Matt Nelson – Word on Fire Blog
You may be the world’s most persuasive debater, but there will always be those for whom your every utterance —however true, charming, eloquent, and compelling—will be as vomit. These outliers we might call the Resistant. As apologists for the Christian faith, then, how might we efficaciously engage the Resistant?
Here are three options for your consideration:
Walk away and pray.
When interacting with the Resistant we may see no sign of them hearing us. Indeed, we may see no sign of them hearing themselves. In such cases, and for a variety of reasons, walking away may be both wise and prudent. Other times, we may discern it best not to walk in the direction of the Resistant in the first place.

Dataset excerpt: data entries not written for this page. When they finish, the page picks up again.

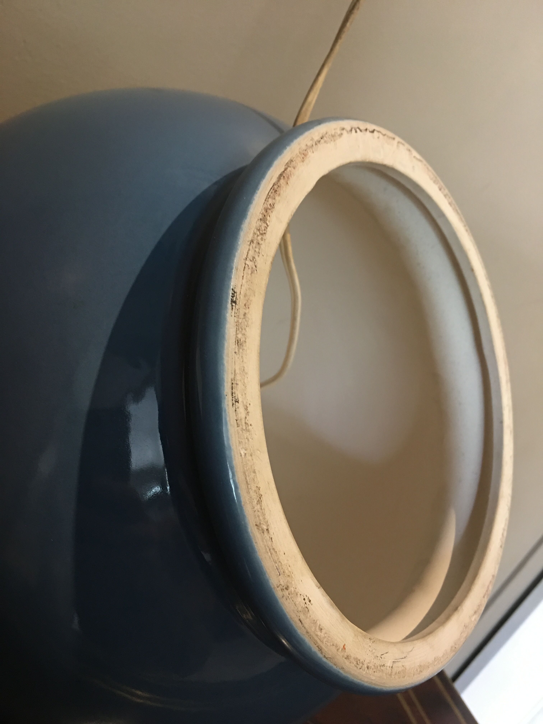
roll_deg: -33.0
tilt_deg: -14.6
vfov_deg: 61.7
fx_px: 607
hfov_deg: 48.2
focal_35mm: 29
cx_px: 272
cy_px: 362
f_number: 2.2
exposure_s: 1/10
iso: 100
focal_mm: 4.15
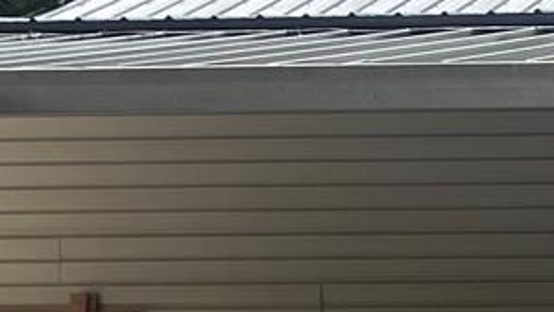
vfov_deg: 8.0
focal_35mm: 151
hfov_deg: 12.4
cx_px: 1130
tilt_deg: -0.6
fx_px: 2219
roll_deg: +0.8
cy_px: 210
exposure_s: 1/4274
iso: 50
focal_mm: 5.7
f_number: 1.5
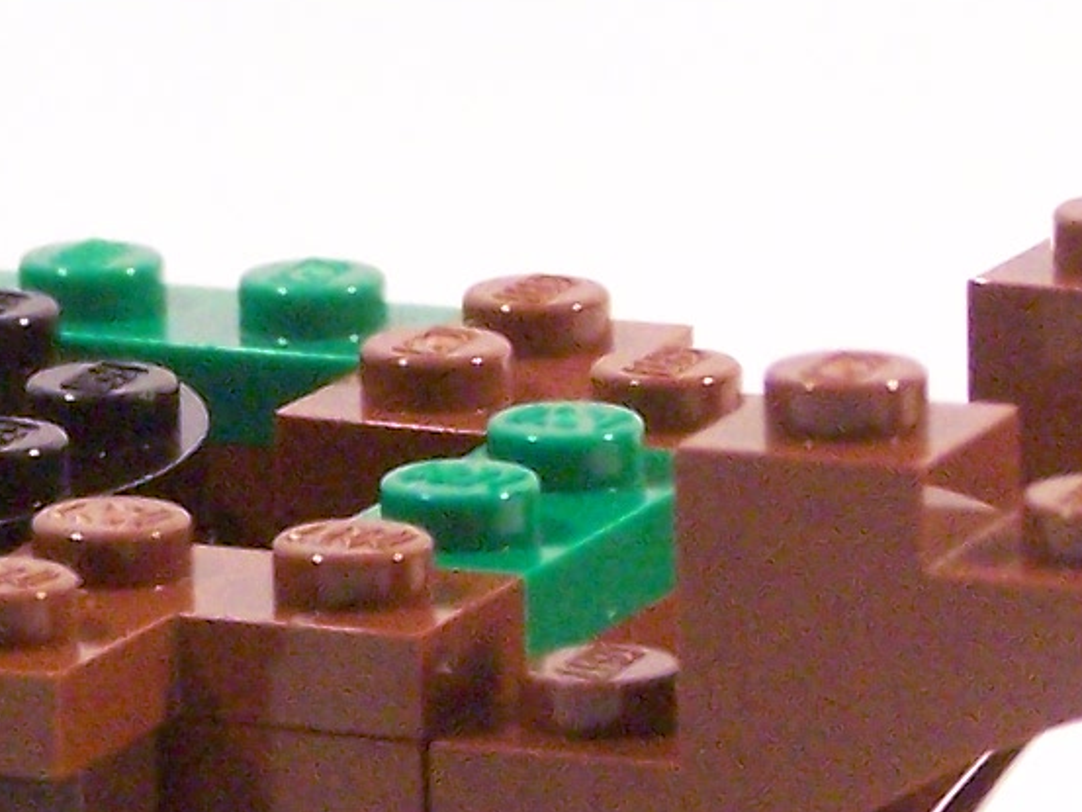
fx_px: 11943
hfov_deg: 5.2
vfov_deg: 3.9
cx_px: -305
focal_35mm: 382
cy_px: 734
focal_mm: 13.7
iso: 400
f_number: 3.6
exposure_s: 1/30
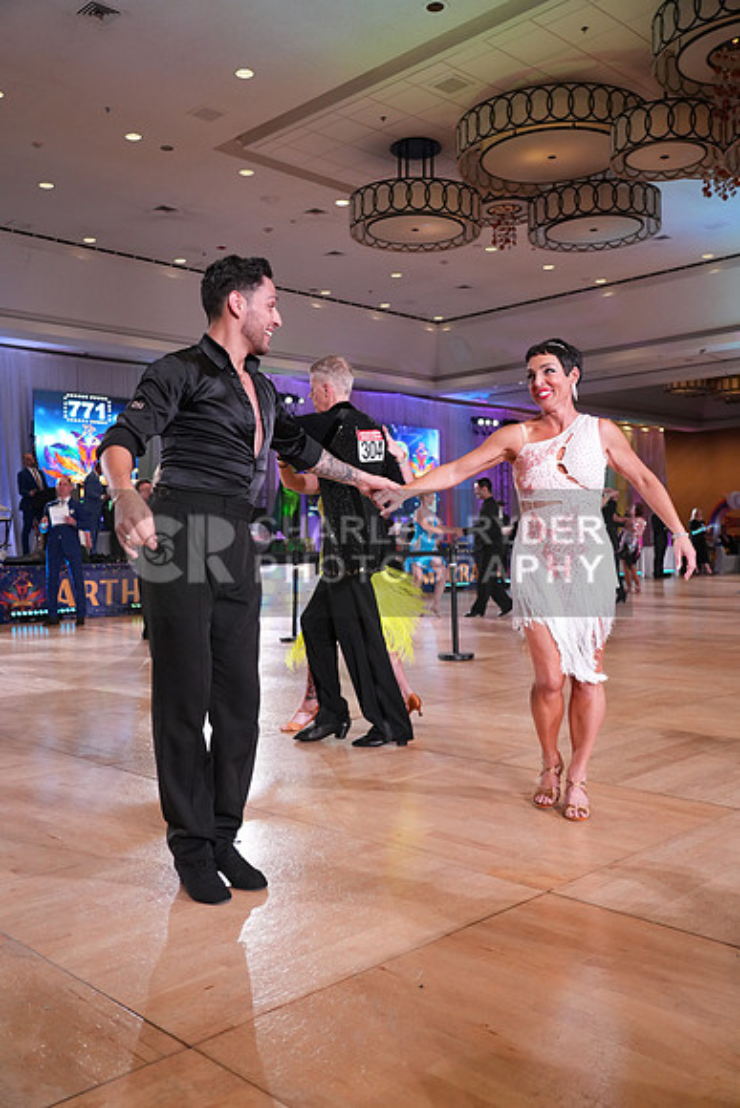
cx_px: 370
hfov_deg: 43.6
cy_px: 554
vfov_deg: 61.9
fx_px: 924
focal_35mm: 30
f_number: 4
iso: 2500
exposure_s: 1/500
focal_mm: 30
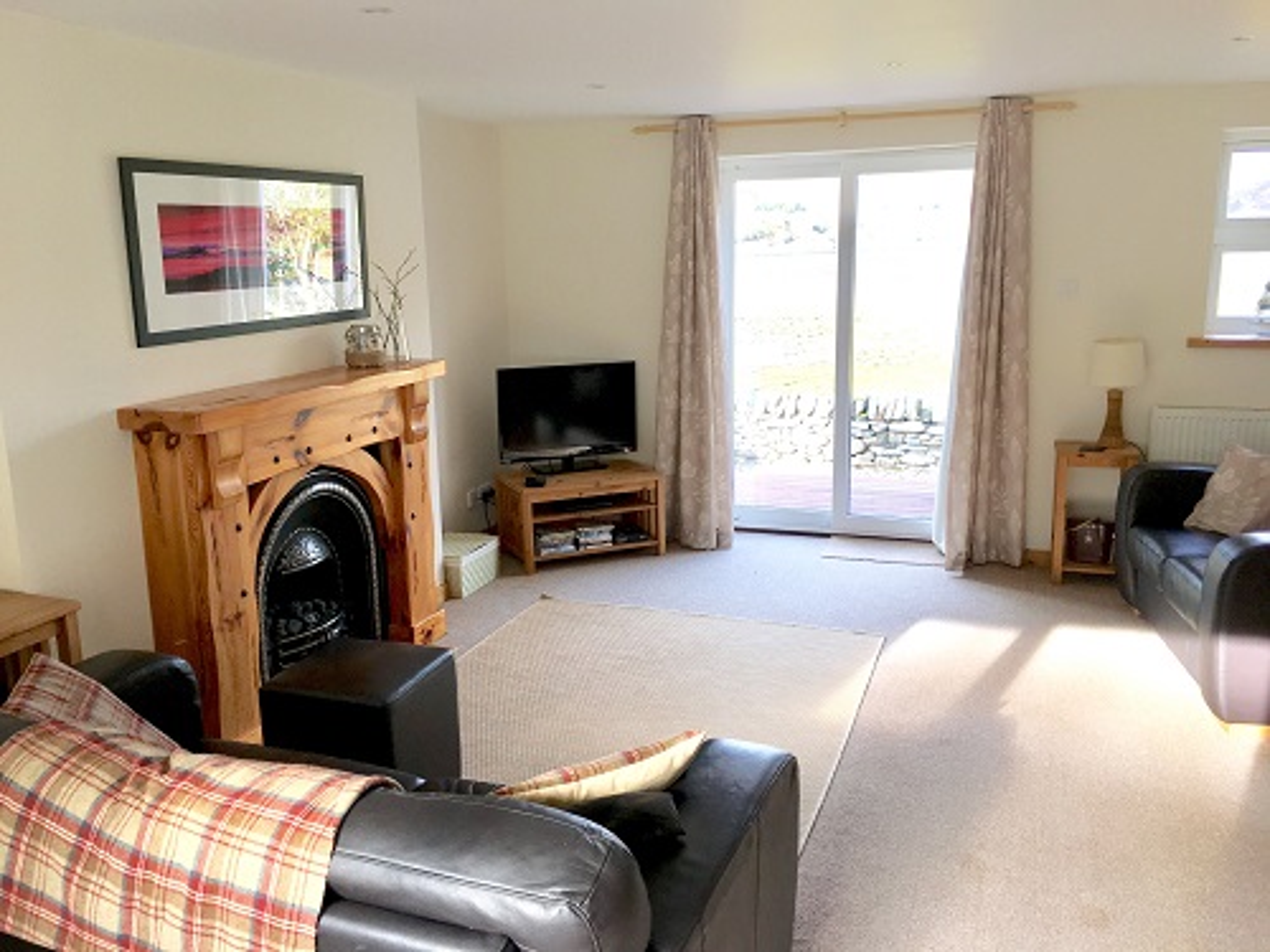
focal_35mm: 29
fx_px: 1064
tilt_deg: -11.0
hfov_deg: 61.7
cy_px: 476
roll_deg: +0.6
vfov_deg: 48.2
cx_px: 635
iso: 32
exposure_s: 1/50
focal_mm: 4.15
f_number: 2.2
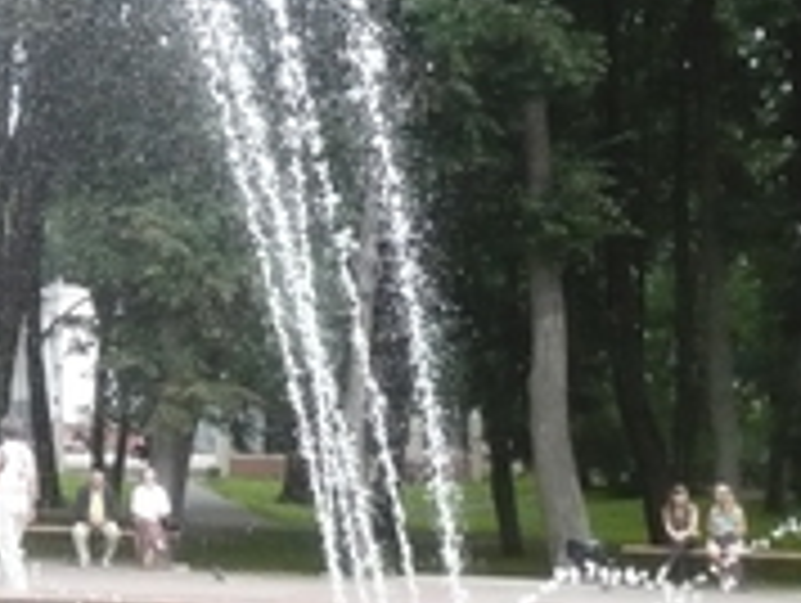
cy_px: 74
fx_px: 2502
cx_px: -297
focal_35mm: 108
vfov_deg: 13.6
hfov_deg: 16.9
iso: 400
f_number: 2.8
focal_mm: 5.8
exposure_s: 1/800
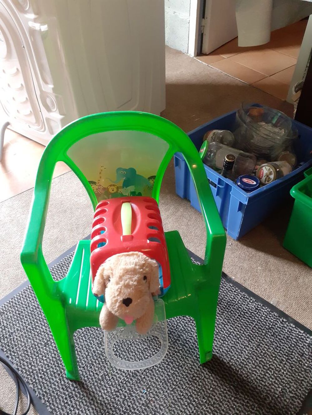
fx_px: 324
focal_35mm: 27
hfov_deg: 51.4
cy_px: 208
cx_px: 156
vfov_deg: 65.3
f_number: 1.9
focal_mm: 3.6
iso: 250
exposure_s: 1/50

Invite the saints, and especially their guardian angels, to do the same. By doing this we submit the Resistant to the mercy, timing, and tactics of God, and let go of control.
Plant a pebble.
Your best option may be to offer small, stimulating points to ponder. Apologist Greg Koukl likens this tactic to putting a pebble in the shoe of the other. The goal is to humbly but powerfully offer an interesting insight that will penetrate through the irrational shell to the intellectual core. We want to offer “pebbles” that will unsettle those who disagree with us, even mildly irritate them, that in private they may find themselves staring off into the cosmos musing to themselves: “Maybe it is true!”
Argue vigorously.
Well, just because someone is excruciatingly impervious does not mean that they can’t be argued with to some avail. This is what we need to tease out. How, then, should the Resistant be argued with?
A) Start where you agree.
B) Become well-acquainted with common logical fallacies.
C) Become well-acquainted with common rhetorical tricks.
Sometimes our best move will be to create or maintain distance between ourselves and our critics. Other times some tactful though subtle argumentation may be best, the placing of a pebble in our intellectual opponents’ shoes—but nothing more. And in some cases, an all-out intellectual sparring match may be called for. For there are some among the Resistant who are more easily disarmed than you imagine, who don’t know they’re committing logical fallacies, who don’t know how ill-nuanced the slogans are that they hold. You might be the first one to show them their unreasonableness. Then again, you might be the hundredth, but the first to meet with any success.
Whatever the future holds, the time is now for preparing to make a defense of the hope that is within you. That’s St. Peter’s command to us all (1 Pet. 3:15). But we should also never forget that without prayer, wisdom, and discernment, all intellectual preparation is futile.